[Records shown Boundary: Start]
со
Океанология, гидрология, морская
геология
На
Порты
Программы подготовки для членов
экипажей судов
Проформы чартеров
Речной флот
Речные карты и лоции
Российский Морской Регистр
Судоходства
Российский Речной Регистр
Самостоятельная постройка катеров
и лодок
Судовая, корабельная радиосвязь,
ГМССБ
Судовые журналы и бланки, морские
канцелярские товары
[Records shown Boundary: End]
Task goal:
Set down the entries verbatim, leaving none out.

Answer for this exercise:
со
Океанология, гидрология, морская
геология
На
Порты
Программы подготовки для членов
экипажей судов
Проформы чартеров
Речной флот
Речные карты и лоции
Российский Морской Регистр
Судоходства
Российский Речной Регистр
Самостоятельная постройка катеров
и лодок
Судовая, корабельная радиосвязь,
ГМССБ
Судовые журналы и бланки, морские
канцелярские товары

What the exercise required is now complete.